### Aim of the exercise
Don't include pictures. Quote the lines below from the first through the line that contains "(uuid 6dfffe19-7ce1-4d64-b956-7502f47be7d7)".

Top of Record extracts

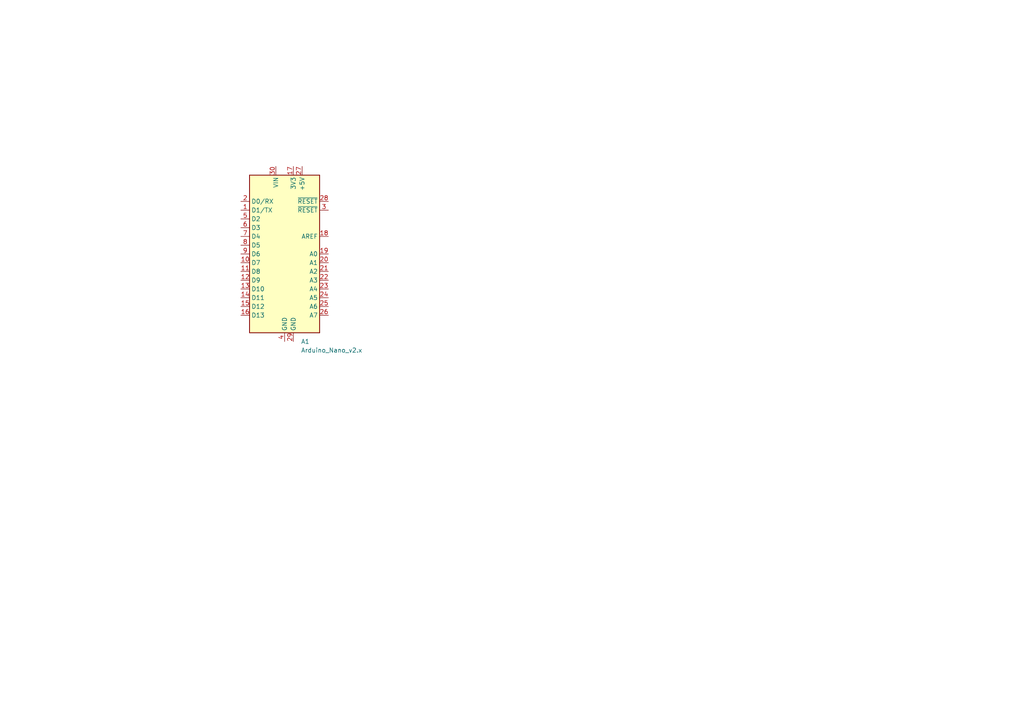
<source format=kicad_sch>
(kicad_sch (version 20230121) (generator eeschema)

  (uuid 0a9436c0-df46-41d5-8679-1e80add9904a)

  (paper "A4")

  


  (symbol (lib_id "MCU_Module:Arduino_Nano_v2.x") (at 82.55 73.66 0) (unit 1)
    (in_bom yes) (on_board yes) (dnp no) (fields_autoplaced)
    (uuid 6dfffe19-7ce1-4d64-b956-7502f47be7d7)
    (property "Reference" "A1" (at 87.2841 99.06 0)
      (effects (font (size 1.27 1.27)) (justify left))
    )
    (property "Value" "Arduino_Nano_v2.x" (at 87.2841 101.6 0)
      (effects (font (size 1.27 1.27)) (justify left))
    )
    (property "Footprint" "Module:Arduino_Nano" (at 82.55 73.66 0)
      (effects (font (size 1.27 1.27) italic) hide)
    )
    (property "Datasheet" "https://www.arduino.cc/en/uploads/Main/ArduinoNanoManual23.pdf" (at 82.55 73.66 0)
      (effects (font (size 1.27 1.27)) hide)
    )
    (pin "4" (uuid 41582c41-fc70-4e1e-8cec-c0663d8488f5))
    (pin "11" (uuid 2e979c03-df77-401d-aea6-a7404f70c7b4))
    (pin "8" (uuid 75304072-e097-4901-8fa3-708fda936c96))
    (pin "3" (uuid f1b73ead-300a-4401-b7f5-076449840d97))
    (pin "12" (uuid ce1013ae-aa6b-4192-85d2-08737a00d5f8))
    (pin "30" (uuid 3dad1741-c848-424f-910b-26d1e64d1f8c))
    (pin "13" (uuid 2e7bba46-e8dc-44c6-a629-6c007f8b65c3))
    (pin "25" (uuid 5e4930a5-85b9-47c9-b71f-a3e628c2baed))
    (pin "29" (uuid 4e4148c8-7a38-4a58-8e2f-c099feafdcd5))
    (pin "9" (uuid bb41e053-d89d-4578-9d0c-bad2847c27dc))
    (pin "1" (uuid 81ea1d10-c82f-4f11-a67c-6cff48f4f789))
    (pin "15" (uuid 8e7dd121-0c09-4ffa-9b74-73eca37ec6b2))
    (pin "21" (uuid aecfe425-0c86-4bb0-9531-6db25238cae3))
    (pin "17" (uuid d3059581-508f-44cb-acbe-56442a99de5b))
    (pin "27" (uuid a1843362-3f05-4b1c-8d87-0b5786fa4b8e))
    (pin "2" (uuid 01393dc2-e096-406b-b035-179de12c0231))
    (pin "28" (uuid 9664df25-590b-4f38-8dc8-873fc235a816))
    (pin "16" (uuid cc251983-4ded-4eed-b71c-53368ad30375))
    (pin "23" (uuid 1818f664-427a-4ac9-8f8d-f99261fac927))
    (pin "6" (uuid 63a7768b-12b7-4e37-a6dd-4e3f8acab0aa))
    (pin "22" (uuid f940edc8-f6f4-46c2-a31f-d524c0161c60))
    (pin "18" (uuid ecc01e3a-595c-4b5b-8052-d78a63bdf013))
    (pin "20" (uuid 9cb22e88-a54b-494c-8789-f377fc3d7b5e))
    (pin "14" (uuid cb0d55dc-cc1f-4418-ba12-d1f90e3454b9))
    (pin "19" (uuid aeeae09c-e865-4e75-8e4f-e68f4dc0362b))
    (pin "26" (uuid b15f63c8-9679-425f-a76b-84c2331f669d))
    (pin "5" (uuid 8528e7df-282f-419d-94d5-be8ed4bd554a))
    (pin "10" (uuid a313ff7c-c463-4b2d-9ac4-0bf0efa18f90))
    (pin "7" (uuid 9211ab75-1491-44d3-88a7-c2c4e4979dad))
    (pin "24" (uuid 193267ae-c252-4566-9c8e-5187d33b0202))
    (instances
      (project "arduino"
        (path "/0a9436c0-df46-41d5-8679-1e80add9904a"
          (reference "A1") (unit 1)
        )
      )
    )
  )

  (sheet_instances
    (path "/" (page "1"))
  )
)

</source>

Bottom of Record extracts

### Solution to the problem
<source format=kicad_sch>
(kicad_sch (version 20230121) (generator eeschema)

  (uuid 0a9436c0-df46-41d5-8679-1e80add9904a)

  (paper "A4")

  


  (symbol (lib_id "MCU_Module:Arduino_Nano_v2.x") (at 82.55 73.66 0) (unit 1)
    (in_bom yes) (on_board yes) (dnp no) (fields_autoplaced)
    (uuid 6dfffe19-7ce1-4d64-b956-7502f47be7d7)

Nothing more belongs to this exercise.